No Brasil, a lavagem do ouro ilegal é relativamente simples, e dá ao comércio um verniz de respeitabilidade.

Um levantamento feito pela Universidade Federal de Minas Gerais em parceria com o Ministério Público Federal (MPF) concluiu que, de 30,4 toneladas de ouro produzidas no estado do Pará entre 2019 e 2020, ao menos 17,7 toneladas (58,4%) foram extraídas com falsa indicação de origem.

Globalmente, a extração de ouro chegou a 3.300 toneladas em 2019. O maior produtor foi a China, com 380 toneladas, seguido pela Austrália, com 325, e a Rússia, com 305. O Brasil aparece com produção de 90 toneladas, e o Peru, com 128 toneladas.

Um relatório da organização WWF calcula que entre 50% e 70% de todo o ouro negociado no mundo transita fisicamente pela Suíça – cifras que a indústria contesta, dizendo que tudo depende da definição usada, se é ouro extraído das minas ou lingotes ou de outra forma.

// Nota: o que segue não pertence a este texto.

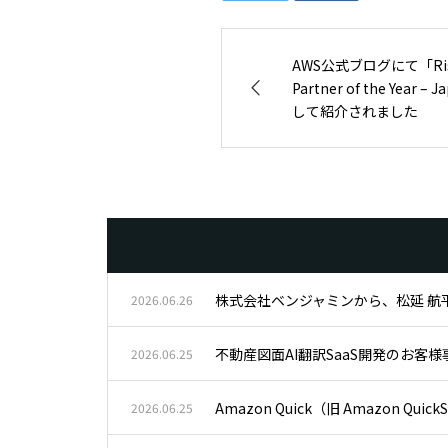
AWS公式ブログにて「Rising
Partner of the Yea
して紹介されました
株式会社ベンジャミンから、松延 航平がA
2026.06.26
不動産図面AI翻訳SaaS開発のお客
2026.06.25
Amazon Quick（旧 Amazon
2026.06.25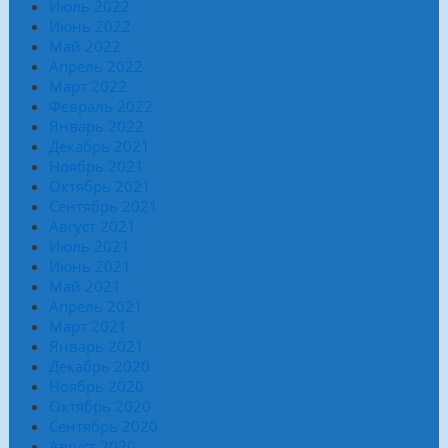
Июль 2022
Июнь 2022
Май 2022
Апрель 2022
Март 2022
Февраль 2022
Январь 2022
Декабрь 2021
Ноябрь 2021
Октябрь 2021
Сентябрь 2021
Август 2021
Июль 2021
Июнь 2021
Май 2021
Апрель 2021
Март 2021
Январь 2021
Декабрь 2020
Ноябрь 2020
Октябрь 2020
Сентябрь 2020
Август 2020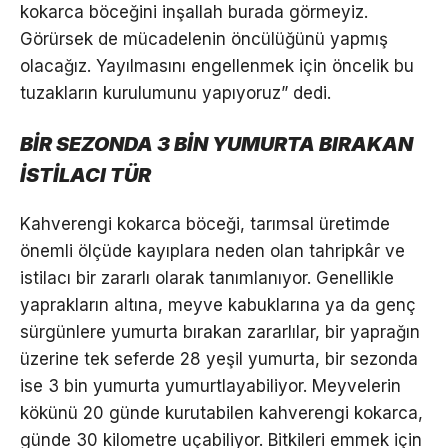
kokarca böceğini inşallah burada görmeyiz.
Görürsek de mücadelenin öncülüğünü yapmış
olacağız. Yayılmasını engellenmek için öncelik bu
tuzakların kurulumunu yapıyoruz” dedi.
BİR SEZONDA 3 BİN YUMURTA BIRAKAN
İSTİLACI TÜR
Kahverengi kokarca böceği, tarımsal üretimde
önemli ölçüde kayıplara neden olan tahripkâr ve
istilacı bir zararlı olarak tanımlanıyor. Genellikle
yaprakların altına, meyve kabuklarına ya da genç
sürgünlere yumurta bırakan zararlılar, bir yaprağın
üzerine tek seferde 28 yeşil yumurta, bir sezonda
ise 3 bin yumurta yumurtlayabiliyor. Meyvelerin
kökünü 20 günde kurutabilen kahverengi kokarca,
günde 30 kilometre uçabiliyor. Bitkileri emmek için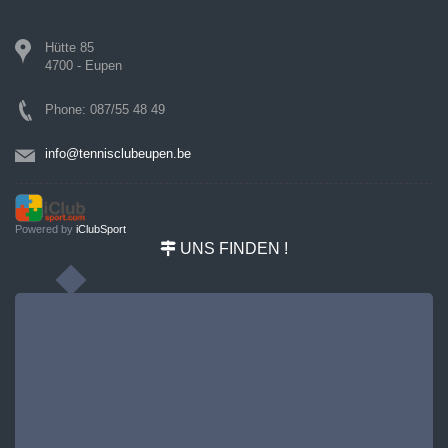
Hütte 85
4700 - Eupen
Phone: 087/55 48 49
info@tennisclubeupen.be
Powered by
iClubSport
UNS FINDEN !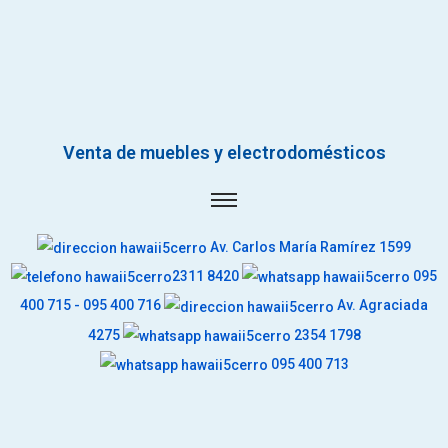
Venta de muebles y electrodomésticos
Av. Carlos María Ramírez 1599
2311 8420
095
400 715 - 095 400 716
Av. Agraciada
4275
2354 1798
095 400 713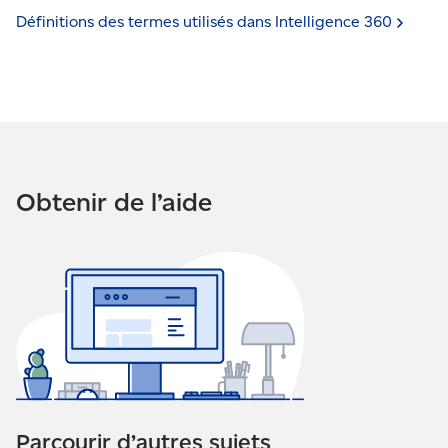
Définitions des termes utilisés dans Intelligence
360
Obtenir de l’aide
Parcourir d’autres sujets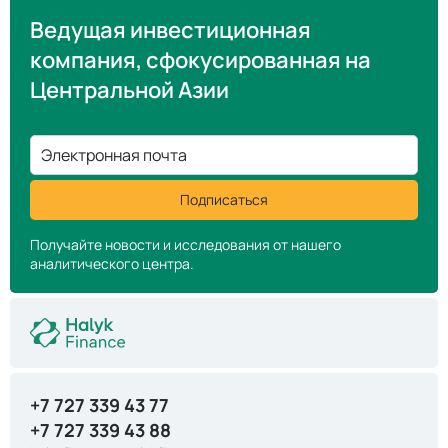
Ведущая инвестиционная
компания, сфокусированная на
Центральной Азии
Электронная почта
Подписаться
Получайте новости и исследования от нашего
аналитического центра.
+7 727 339 43 77
+7 727 339 43 88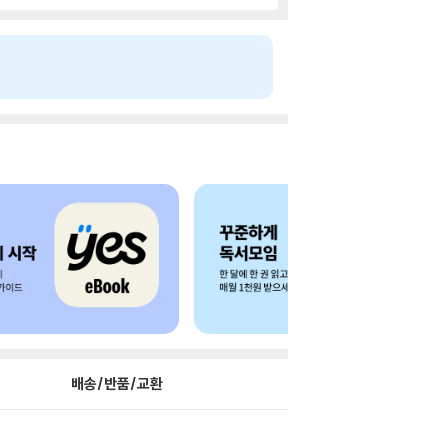
배송/반품/교환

Segundo WWF, boa parte vem de países que não produzem o metal precioso, como o Reino Unido (importações de 130 toneladas), Emirados Árabes Unidos (128 toneladas) ou Itália (68 toneladas), por um sistema comercial com múltiplas facetas que impedem de assegurar a rastreabilidade do ouro.

*Com informações da agência Mongabay e Valor Econômico.